(ENTRIES PROVIDED Opens)

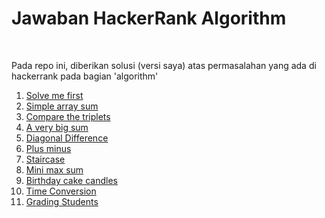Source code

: # Jawaban HackerRank Algorithm 
<br>
<p>Pada repo ini, diberikan solusi (versi saya) atas permasalahan yang ada di hackerrank pada bagian 'algorithm'</p>
<ol>
  <li><a href="https://github.com/fauzanpr/kunci-hackerrank-algorithm/tree/main/solve-me-first">Solve me first</a></li>
  <li><a href="https://github.com/fauzanpr/kunci-hackerrank-algorithm/tree/main/simple-array-sum">Simple array sum</a></li>
  <li><a href="https://github.com/fauzanpr/kunci-hackerrank-algorithm/tree/main/compare-the-triplets">Compare the triplets</a></li>
  <li><a href="https://github.com/fauzanpr/kunci-hackerrank-algorithm/tree/main/a-Very-Big-Sum">A very big sum</a></li>
  <li><a href="https://github.com/fauzanpr/kunci-hackerrank-algorithm/tree/main/diagonal-difference">Diagonal Difference</a></li>
  <li><a href="https://github.com/fauzanpr/kunci-hackerrank-algorithm/tree/main/plus-minus">Plus minus</a></li>
  <li><a href="https://github.com/fauzanpr/kunci-hackerrank-algorithm/tree/main/staircase">Staircase</a></li>
  <li><a href="https://github.com/fauzanpr/kunci-hackerrank-algorithm/tree/main/mini-max-sum">Mini max sum</a></li>
  <li><a href="https://github.com/fauzanpr/kunci-hackerrank-algorithm/tree/main/birthday-cake-candles">Birthday cake candles</a></li>
  <li><a href="https://github.com/fauzanpr/kunci-hackerrank-algorithm/tree/main/time-conversion">Time Conversion</a></li>
  <li><a href="https://github.com/fauzanpr/kunci-hackerrank-algorithm/tree/main/grading-students">Grading Students</a></li>
</ol>
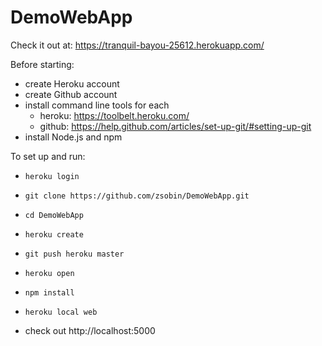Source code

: # DemoWebApp

Check it out at: https://tranquil-bayou-25612.herokuapp.com/

Before starting: 
- create Heroku account
- create Github account
- install command line tools for each 
  - heroku: https://toolbelt.heroku.com/ 
  - github: https://help.github.com/articles/set-up-git/#setting-up-git
- install Node.js and npm

To set up and run:

- `heroku login`
- `git clone https://github.com/zsobin/DemoWebApp.git`
- `cd DemoWebApp`

- `heroku create`
- `git push heroku master`
- `heroku open` 

- `npm install`
- `heroku local web`
- check out http://localhost:5000


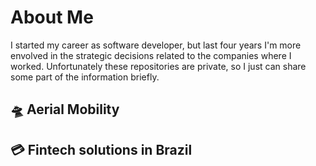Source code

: # About Me

I started my career as software developer, but last four years I'm more envolved in the strategic decisions related to the companies where I worked.
Unfortunately these repositories are private, so I just can share some part of the information briefly.

## :flying_saucer: Aerial Mobility



## :credit_card: Fintech solutions in Brazil



<!---
avirzin/avirzin is a ✨ special ✨ repository because its `README.md` (this file) appears on your GitHub profile.
You can click the Preview link to take a look at your changes.
--->
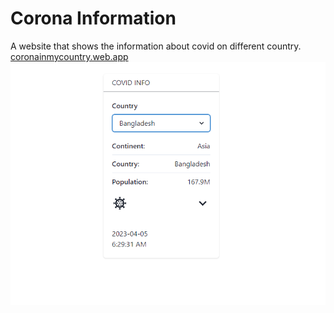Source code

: # Corona Information
A website that shows the information about covid on different country.  
[coronainmycountry.web.app](https://coronainmycountry.web.app)  
![covidinfo](./coronainmycountry.png)
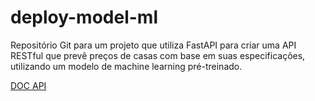 # deploy-model-ml
 Repositório Git para um projeto que utiliza FastAPI para criar uma API RESTful que prevê preços de casas com base em suas especificações, utilizando um modelo de machine learning pré-treinado.

[DOC API](https://deploy-model-ml.onrender.com/docs)
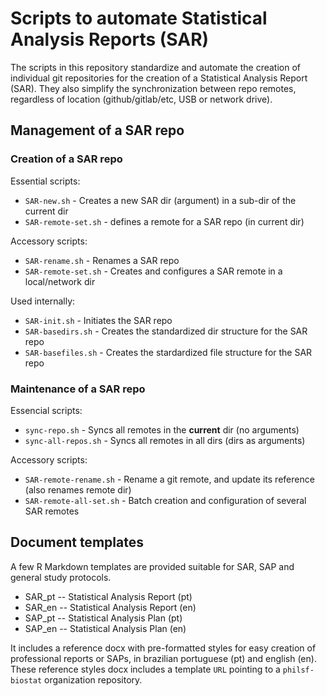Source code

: # Scripts to automate Statistical Analysis Reports (SAR)

The scripts in this repository standardize and automate the creation of individual git repositories for the creation of a Statistical Analysis Report (SAR).
They also simplify the synchronization between repo remotes, regardless of location (github/gitlab/etc, USB or network drive).

## Management of a SAR repo

### Creation of a SAR repo

Essential scripts:

- `SAR-new.sh` - Creates a new SAR dir (argument) in a sub-dir of the current dir
- `SAR-remote-set.sh` - defines a remote for a SAR repo (in current dir)

Accessory scripts:

- `SAR-rename.sh` - Renames a SAR repo
- `SAR-remote-set.sh` - Creates and configures a SAR remote in a local/network dir

Used internally:

- `SAR-init.sh`       - Initiates the SAR repo
- `SAR-basedirs.sh`  - Creates the standardized  dir structure for the SAR repo
- `SAR-basefiles.sh` - Creates the stardardized file structure for the SAR repo

### Maintenance of a SAR repo

Essencial scripts:

- `sync-repo.sh` - Syncs all remotes in the **current** dir (no arguments)
- `sync-all-repos.sh` - Syncs all remotes in all dirs (dirs as arguments)

Accessory scripts:

- `SAR-remote-rename.sh` - Rename a git remote, and update its reference (also renames remote dir)
- `SAR-remote-all-set.sh` - Batch creation and configuration of several SAR remotes

## Document templates

A few R Markdown templates are provided suitable for SAR, SAP and general study protocols.

- SAR_pt -- Statistical Analysis Report (pt)
- SAR_en -- Statistical Analysis Report (en)
- SAP_pt -- Statistical Analysis Plan (pt)
- SAP_en -- Statistical Analysis Plan (en)

It includes a reference docx with pre-formatted styles for easy creation of professional reports or SAPs, in brazilian portuguese (pt) and english (en).
These reference styles docx includes a template `URL` pointing to a `philsf-biostat` organization repository.
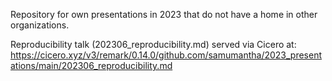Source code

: Repository for own presentations in 2023 that do not have a home in other organizations.

Reproducibility talk (202306_reproducibility.md) served  via Cicero at: https://cicero.xyz/v3/remark/0.14.0/github.com/samumantha/2023_presentations/main/202306_reproducibility.md
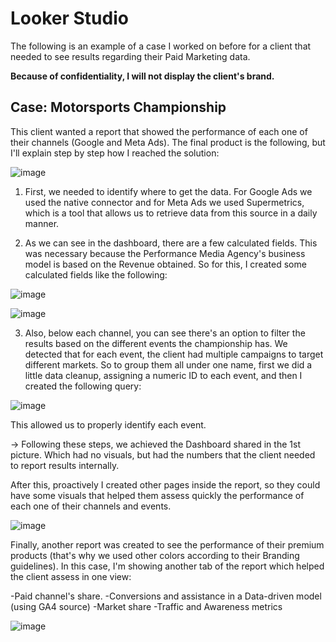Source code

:# Looker Studio
The following is an example of a case I worked on before for a client that needed to see results regarding their Paid Marketing data.

**Because of confidentiality, I will not display the client's brand.**

## Case: Motorsports Championship

This client wanted a report that showed the performance of each one of their channels (Google and Meta Ads). The final product is the following, but I'll explain step by step how I reached the solution:

![image](https://github.com/andreszetaeme/Looker_Studio/assets/104032549/ea798aae-7128-415c-b4d2-7b504d6c86cf)

1) First, we needed to identify where to get the data. For Google Ads we used the native connector and for Meta Ads we used Supermetrics, which is a tool that allows us to retrieve data from this source in a daily manner.
   
2) As we can see in the dashboard, there are a few calculated fields. This was necessary because the Performance Media Agency's business model is based on the Revenue obtained. So for this, I created some calculated fields like the following:

 ![image](https://github.com/andreszetaeme/Looker_Studio/assets/104032549/42791c92-7bdf-4141-88e6-8cde0bc5dcb5)

 ![image](https://github.com/andreszetaeme/Looker_Studio/assets/104032549/d3973b0e-339d-4d81-9a95-396e857704ee)

3) Also, below each channel, you can see there's an option to filter the results based on the different events the championship has. We detected that for each event, the client had multiple campaigns to target different markets. So to group them all under one name, first we did a little data cleanup, assigning a numeric ID to each event, and then I created the following query:

![image](https://github.com/andreszetaeme/Looker_Studio/assets/104032549/a6c6243a-6dbd-435d-a1e6-12a18f41d770)

This allowed us to properly identify each event.

-> Following these steps, we achieved the Dashboard shared in the 1st picture. Which had no visuals, but had the numbers that the client needed to report results internally.

After this, proactively I created other pages inside the report, so they could have some visuals that helped them assess quickly the performance of each one of their channels and events.

![image](https://github.com/andreszetaeme/Looker_Studio/assets/104032549/da7ac4f0-4827-40fc-a9be-c336e290d998)

Finally, another report was created to see the performance of their premium products (that's why we used other colors according to their Branding guidelines). 
In this case, I'm showing another tab of the report which helped the client assess in one view:

-Paid channel's share.
-Conversions and assistance in a Data-driven model (using GA4 source)
-Market share
-Traffic and Awareness metrics

![image](https://github.com/andreszetaeme/Looker_Studio/assets/104032549/237e9efc-6084-43f8-a397-ac616bb6db6e)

(ENTRIES PROVIDED Closes)

--- WORK TASK ---
Reproduce all of the material above with every instance of "Source code" changed to "Source text" and nothing else altered. Omit the pictures from your answer.

--- EXERCISE SOLUTION ---
Source text

: # Jawaban HackerRank Algorithm 
<br>
<p>Pada repo ini, diberikan solusi (versi saya) atas permasalahan yang ada di hackerrank pada bagian 'algorithm'</p>
<ol>
  <li><a href="https://github.com/fauzanpr/kunci-hackerrank-algorithm/tree/main/solve-me-first">Solve me first</a></li>
  <li><a href="https://github.com/fauzanpr/kunci-hackerrank-algorithm/tree/main/simple-array-sum">Simple array sum</a></li>
  <li><a href="https://github.com/fauzanpr/kunci-hackerrank-algorithm/tree/main/compare-the-triplets">Compare the triplets</a></li>
  <li><a href="https://github.com/fauzanpr/kunci-hackerrank-algorithm/tree/main/a-Very-Big-Sum">A very big sum</a></li>
  <li><a href="https://github.com/fauzanpr/kunci-hackerrank-algorithm/tree/main/diagonal-difference">Diagonal Difference</a></li>
  <li><a href="https://github.com/fauzanpr/kunci-hackerrank-algorithm/tree/main/plus-minus">Plus minus</a></li>
  <li><a href="https://github.com/fauzanpr/kunci-hackerrank-algorithm/tree/main/staircase">Staircase</a></li>
  <li><a href="https://github.com/fauzanpr/kunci-hackerrank-algorithm/tree/main/mini-max-sum">Mini max sum</a></li>
  <li><a href="https://github.com/fauzanpr/kunci-hackerrank-algorithm/tree/main/birthday-cake-candles">Birthday cake candles</a></li>
  <li><a href="https://github.com/fauzanpr/kunci-hackerrank-algorithm/tree/main/time-conversion">Time Conversion</a></li>
  <li><a href="https://github.com/fauzanpr/kunci-hackerrank-algorithm/tree/main/grading-students">Grading Students</a></li>
</ol>
Source text

: # DemoWebApp

Check it out at: https://tranquil-bayou-25612.herokuapp.com/

Before starting: 
- create Heroku account
- create Github account
- install command line tools for each 
  - heroku: https://toolbelt.heroku.com/ 
  - github: https://help.github.com/articles/set-up-git/#setting-up-git
- install Node.js and npm

To set up and run:

- `heroku login`
- `git clone https://github.com/zsobin/DemoWebApp.git`
- `cd DemoWebApp`

- `heroku create`
- `git push heroku master`
- `heroku open` 

- `npm install`
- `heroku local web`
- check out http://localhost:5000


Source text

: # About Me

I started my career as software developer, but last four years I'm more envolved in the strategic decisions related to the companies where I worked.
Unfortunately these repositories are private, so I just can share some part of the information briefly.

## :flying_saucer: Aerial Mobility



## :credit_card: Fintech solutions in Brazil



<!---
avirzin/avirzin is a ✨ special ✨ repository because its `README.md` (this file) appears on your GitHub profile.
You can click the Preview link to take a look at your changes.
--->
Source text

: # Corona Information
A website that shows the information about covid on different country.  
[coronainmycountry.web.app](https://coronainmycountry.web.app)  
![covidinfo](./coronainmycountry.png)
 # deploy-model-ml
 Repositório Git para um projeto que utiliza FastAPI para criar uma API RESTful que prevê preços de casas com base em suas especificações, utilizando um modelo de machine learning pré-treinado.

[DOC API](https://deploy-model-ml.onrender.com/docs)
Source text

: # Scripts to automate Statistical Analysis Reports (SAR)

The scripts in this repository standardize and automate the creation of individual git repositories for the creation of a Statistical Analysis Report (SAR).
They also simplify the synchronization between repo remotes, regardless of location (github/gitlab/etc, USB or network drive).

## Management of a SAR repo

### Creation of a SAR repo

Essential scripts:

- `SAR-new.sh` - Creates a new SAR dir (argument) in a sub-dir of the current dir
- `SAR-remote-set.sh` - defines a remote for a SAR repo (in current dir)

Accessory scripts:

- `SAR-rename.sh` - Renames a SAR repo
- `SAR-remote-set.sh` - Creates and configures a SAR remote in a local/network dir

Used internally:

- `SAR-init.sh`       - Initiates the SAR repo
- `SAR-basedirs.sh`  - Creates the standardized  dir structure for the SAR repo
- `SAR-basefiles.sh` - Creates the stardardized file structure for the SAR repo

### Maintenance of a SAR repo

Essencial scripts:

- `sync-repo.sh` - Syncs all remotes in the **current** dir (no arguments)
- `sync-all-repos.sh` - Syncs all remotes in all dirs (dirs as arguments)

Accessory scripts:

- `SAR-remote-rename.sh` - Rename a git remote, and update its reference (also renames remote dir)
- `SAR-remote-all-set.sh` - Batch creation and configuration of several SAR remotes

## Document templates

A few R Markdown templates are provided suitable for SAR, SAP and general study protocols.

- SAR_pt -- Statistical Analysis Report (pt)
- SAR_en -- Statistical Analysis Report (en)
- SAP_pt -- Statistical Analysis Plan (pt)
- SAP_en -- Statistical Analysis Plan (en)

It includes a reference docx with pre-formatted styles for easy creation of professional reports or SAPs, in brazilian portuguese (pt) and english (en).
These reference styles docx includes a template `URL` pointing to a `philsf-biostat` organization repository.
Source text

: Repository for own presentations in 2023 that do not have a home in other organizations.

Reproducibility talk (202306_reproducibility.md) served  via Cicero at: https://cicero.xyz/v3/remark/0.14.0/github.com/samumantha/2023_presentations/main/202306_reproducibility.md
Source text

:# Looker Studio
The following is an example of a case I worked on before for a client that needed to see results regarding their Paid Marketing data.

**Because of confidentiality, I will not display the client's brand.**

## Case: Motorsports Championship

This client wanted a report that showed the performance of each one of their channels (Google and Meta Ads). The final product is the following, but I'll explain step by step how I reached the solution:

![image](https://github.com/andreszetaeme/Looker_Studio/assets/104032549/ea798aae-7128-415c-b4d2-7b504d6c86cf)

1) First, we needed to identify where to get the data. For Google Ads we used the native connector and for Meta Ads we used Supermetrics, which is a tool that allows us to retrieve data from this source in a daily manner.
   
2) As we can see in the dashboard, there are a few calculated fields. This was necessary because the Performance Media Agency's business model is based on the Revenue obtained. So for this, I created some calculated fields like the following:

 ![image](https://github.com/andreszetaeme/Looker_Studio/assets/104032549/42791c92-7bdf-4141-88e6-8cde0bc5dcb5)

 ![image](https://github.com/andreszetaeme/Looker_Studio/assets/104032549/d3973b0e-339d-4d81-9a95-396e857704ee)

3) Also, below each channel, you can see there's an option to filter the results based on the different events the championship has. We detected that for each event, the client had multiple campaigns to target different markets. So to group them all under one name, first we did a little data cleanup, assigning a numeric ID to each event, and then I created the following query:

![image](https://github.com/andreszetaeme/Looker_Studio/assets/104032549/a6c6243a-6dbd-435d-a1e6-12a18f41d770)

This allowed us to properly identify each event.

-> Following these steps, we achieved the Dashboard shared in the 1st picture. Which had no visuals, but had the numbers that the client needed to report results internally.

After this, proactively I created other pages inside the report, so they could have some visuals that helped them assess quickly the performance of each one of their channels and events.

![image](https://github.com/andreszetaeme/Looker_Studio/assets/104032549/da7ac4f0-4827-40fc-a9be-c336e290d998)

Finally, another report was created to see the performance of their premium products (that's why we used other colors according to their Branding guidelines). 
In this case, I'm showing another tab of the report which helped the client assess in one view:

-Paid channel's share.
-Conversions and assistance in a Data-driven model (using GA4 source)
-Market share
-Traffic and Awareness metrics

![image](https://github.com/andreszetaeme/Looker_Studio/assets/104032549/237e9efc-6084-43f8-a397-ac616bb6db6e)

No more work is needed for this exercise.